Zero-knowledge circuits enable privacy-preserving and scalable systems but are difficult to implement correctly due to the tight coupling between witness computation and circuit constraints. We present zkCraft, a practical framework that combines deterministic, R1CS-aware localization with proof-bearing search to detect semantic inconsistencies. zkCraft encodes candidate constraint edits into a single Row-Vortex polynomial and replaces repeated solver queries with a Violation IOP that certifies the existence of edits together with a succinct proof. Deterministic LLM-driven mutation templates bias exploration toward edge cases while preserving auditable algebraic verification. Evaluation on real Circom code shows that proof-bearing localization detects diverse under- and over-constrained faults with low false positives and reduces costly solver interaction. Our approach bridges formal verification and automated debugging, offering a scalable path for robust ZK circuit development.

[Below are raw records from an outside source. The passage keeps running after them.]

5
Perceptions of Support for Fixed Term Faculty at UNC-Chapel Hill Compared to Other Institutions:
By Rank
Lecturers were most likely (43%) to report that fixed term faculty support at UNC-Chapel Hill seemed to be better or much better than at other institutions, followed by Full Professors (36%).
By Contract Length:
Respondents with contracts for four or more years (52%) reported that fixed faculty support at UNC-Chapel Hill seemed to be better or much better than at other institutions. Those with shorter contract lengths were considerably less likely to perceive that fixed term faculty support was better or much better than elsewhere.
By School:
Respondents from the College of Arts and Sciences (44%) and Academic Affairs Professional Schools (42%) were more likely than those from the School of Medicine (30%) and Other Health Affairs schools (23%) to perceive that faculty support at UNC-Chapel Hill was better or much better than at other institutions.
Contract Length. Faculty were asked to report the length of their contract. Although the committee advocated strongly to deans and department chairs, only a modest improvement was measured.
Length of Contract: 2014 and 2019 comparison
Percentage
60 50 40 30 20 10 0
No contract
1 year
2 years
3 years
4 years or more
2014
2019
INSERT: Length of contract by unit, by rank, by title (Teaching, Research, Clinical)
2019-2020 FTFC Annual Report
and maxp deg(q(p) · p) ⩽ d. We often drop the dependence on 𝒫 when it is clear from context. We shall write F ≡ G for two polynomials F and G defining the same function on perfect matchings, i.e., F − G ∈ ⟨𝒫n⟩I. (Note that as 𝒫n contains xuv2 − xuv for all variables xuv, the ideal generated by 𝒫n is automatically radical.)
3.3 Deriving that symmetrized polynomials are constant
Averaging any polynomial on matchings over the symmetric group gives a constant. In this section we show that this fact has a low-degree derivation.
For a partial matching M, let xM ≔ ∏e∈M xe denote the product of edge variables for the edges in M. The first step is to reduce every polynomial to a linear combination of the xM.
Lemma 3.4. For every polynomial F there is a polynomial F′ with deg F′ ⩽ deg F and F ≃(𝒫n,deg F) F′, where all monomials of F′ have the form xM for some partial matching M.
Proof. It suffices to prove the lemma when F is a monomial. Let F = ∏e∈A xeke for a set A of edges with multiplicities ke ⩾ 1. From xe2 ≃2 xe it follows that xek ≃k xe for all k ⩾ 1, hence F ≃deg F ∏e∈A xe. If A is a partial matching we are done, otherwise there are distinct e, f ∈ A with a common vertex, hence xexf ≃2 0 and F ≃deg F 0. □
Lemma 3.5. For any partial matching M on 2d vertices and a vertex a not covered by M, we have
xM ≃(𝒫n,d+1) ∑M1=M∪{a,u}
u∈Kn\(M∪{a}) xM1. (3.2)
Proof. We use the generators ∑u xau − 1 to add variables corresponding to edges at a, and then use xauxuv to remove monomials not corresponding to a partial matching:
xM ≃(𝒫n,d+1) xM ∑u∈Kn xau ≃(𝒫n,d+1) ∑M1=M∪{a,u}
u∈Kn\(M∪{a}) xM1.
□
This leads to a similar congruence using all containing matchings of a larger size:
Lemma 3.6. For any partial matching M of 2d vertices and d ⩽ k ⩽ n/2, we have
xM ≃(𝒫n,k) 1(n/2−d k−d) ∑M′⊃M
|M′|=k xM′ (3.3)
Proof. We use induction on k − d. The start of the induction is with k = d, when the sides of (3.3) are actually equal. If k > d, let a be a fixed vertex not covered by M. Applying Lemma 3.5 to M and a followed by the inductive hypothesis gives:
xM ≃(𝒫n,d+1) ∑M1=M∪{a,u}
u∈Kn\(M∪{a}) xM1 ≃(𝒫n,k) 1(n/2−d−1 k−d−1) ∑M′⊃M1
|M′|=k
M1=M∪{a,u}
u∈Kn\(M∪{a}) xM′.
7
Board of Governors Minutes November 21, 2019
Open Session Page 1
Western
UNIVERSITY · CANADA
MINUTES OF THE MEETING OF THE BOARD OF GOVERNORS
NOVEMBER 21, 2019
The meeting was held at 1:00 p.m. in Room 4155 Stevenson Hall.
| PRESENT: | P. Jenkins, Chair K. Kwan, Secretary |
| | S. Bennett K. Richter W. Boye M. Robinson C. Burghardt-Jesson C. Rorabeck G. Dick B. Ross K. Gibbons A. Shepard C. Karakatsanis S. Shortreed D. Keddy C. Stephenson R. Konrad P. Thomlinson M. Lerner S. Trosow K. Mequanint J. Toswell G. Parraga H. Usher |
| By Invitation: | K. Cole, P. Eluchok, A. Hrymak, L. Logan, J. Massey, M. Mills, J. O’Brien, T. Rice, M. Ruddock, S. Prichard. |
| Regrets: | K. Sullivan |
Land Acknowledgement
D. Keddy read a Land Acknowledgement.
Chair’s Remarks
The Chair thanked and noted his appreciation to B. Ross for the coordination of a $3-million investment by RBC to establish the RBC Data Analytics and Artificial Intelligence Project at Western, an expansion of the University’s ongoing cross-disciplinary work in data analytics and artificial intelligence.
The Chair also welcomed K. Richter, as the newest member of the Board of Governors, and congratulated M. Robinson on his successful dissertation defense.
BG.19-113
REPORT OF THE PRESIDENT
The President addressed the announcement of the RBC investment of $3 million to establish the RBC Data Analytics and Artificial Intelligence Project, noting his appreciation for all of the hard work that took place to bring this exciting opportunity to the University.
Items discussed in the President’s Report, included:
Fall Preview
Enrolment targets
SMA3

翻译：零知识电路能够实现隐私保护且可扩展的系统，但由于见证计算与电路约束之间的紧密耦合，其正确实现颇具挑战。本文提出zkCraft，一个结合了确定性、R1CS感知的定位与承载证明的搜索的实用框架，用于检测语义不一致性。zkCraft将候选约束修改编码为单个行涡旋多项式，并以一个违规交互式可验证证明取代重复的求解器查询，该证明在提供简洁证明的同时确认修改的存在。确定性的LLM驱动变异模板将探索偏向于边界情况，同时保持可审计的代数验证。在真实Circom代码上的评估表明，承载证明的定位能够以较低误报率检测多种欠约束与过约束故障，并减少昂贵的求解器交互。我们的方法桥接了形式化验证与自动化调试，为稳健的零知识电路开发提供了一条可扩展的路径。